Last November, after Democrats lost their majority in the House of Representatives but before the Republican majority was sworn in, Treasury Secretary Janet Yellen warned Democratic lawmakers to deal with the debt ceiling then to avert a crisis. Her calls went unheeded.
As a result, Washington will have to confront the issue again before the current agreement expires on Jan. 1 2025.
'OUTLIVED ITS USEFULNESS'
Some budget hawks who previously supported the debt ceiling now argue that the growing dysfunction in Washington has made the risk of default too great.
"If it was ever a useful tool, it's outlived that usefulness and it's time to get rid of it," said Steve Ellis, president of Taxpayers for Common Sense, a watchdog group that dropped its support for the debt ceiling earlier this year.
The United States is one of only two industrialized countries that requires policymakers to approve payments for debts it has already incurred. The other country, Denmark, has raised its limit high enough to render it irrelevant.
"We're really the only country that does this to ourselves, and it has proven a complete failure in limiting the deficit in any way," said Democratic Representative Bill Foster, who has written legislation that would abolish the debt ceiling.
Foster's bill has drawn the support of 44 House Democrats, and he says Republicans have told him privately they support the idea. But none have endorsed it publicly.
Similar legislation in the Democratic-controlled Senate has likewise failed to pick up Republican support.
Congress has voted to raise or suspend the debt ceiling 21 times since the last time the country posted a budget surplus in 2001.
During that time, the debt load has grown from 27% of GDP to 98%, government statistics show, as lawmakers have signed off on wars, tax cuts and economic stimulus packages while expanding safety-net programs.
But the debt ceiling has occasionally proven useful as a way to force lawmakers to face the consequences of their tax and spending policies.
Congress paired several debt-ceiling hikes with bipartisan budget deals in the 1980s and 1990s that led to the balanced budgets by the end of the century.

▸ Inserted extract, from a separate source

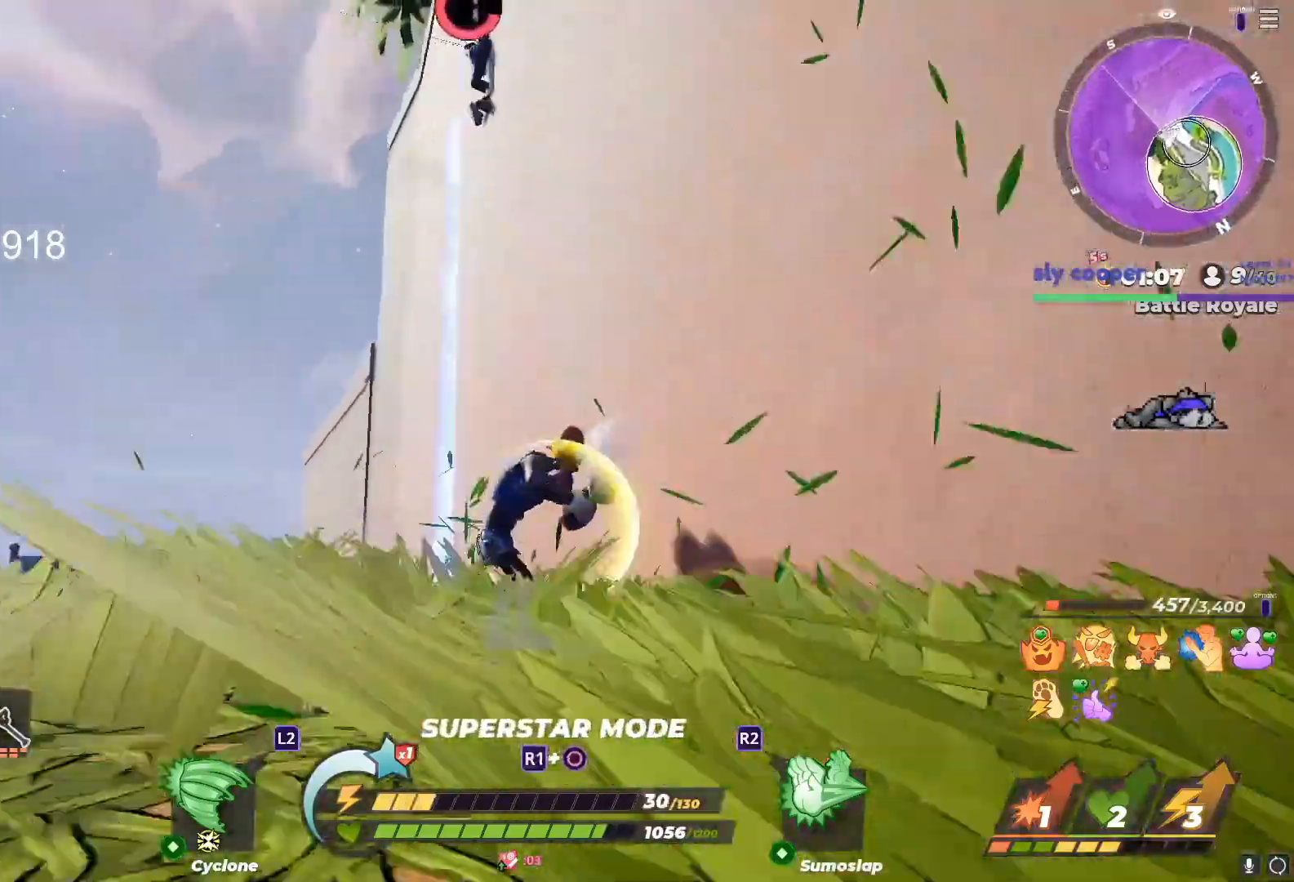
{"buttons": [], "left_stick": "down-right", "right_stick": "right", "events": [[150, "left_stick", "right"], [283, "left_stick", "center"], [283, "right_stick", "up"], [383, "left_stick", "right"], [417, "R1", "up"], [483, "right_stick", "right"], [500, "left_stick", "down-right"]]}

More recently, Republicans leveraged a debt-ceiling vote to win more than $1 trillion in spending restraint from Democratic President Barack Obama in 2011, and $1.3 trillion from Biden this time around.
"The debt limit is a terrible tool to address deficits, but it's the only one we've got," said Brian Riedl, a fellow at the conservative Manhattan Institute.
Riedl and other independent budget experts have floated ways for Congress to reckon with the national debt while taking the threat of default off the table.
The Bipartisan Policy Center has suggested that the debt ceiling could be raised automatically when Congress passes an annual budget, while Riedl says the budgeting process itself should be less siloed and flexible.
Absent those reforms, many budget experts say the debt ceiling is the only way to force some sort of fiscal restraint.
"I would never just drop the debt ceiling and do nothing else in its stead. It is the only fiscal speed bump there is," said Maya MacGuineas of the Committee for a Responsible Federal Budget.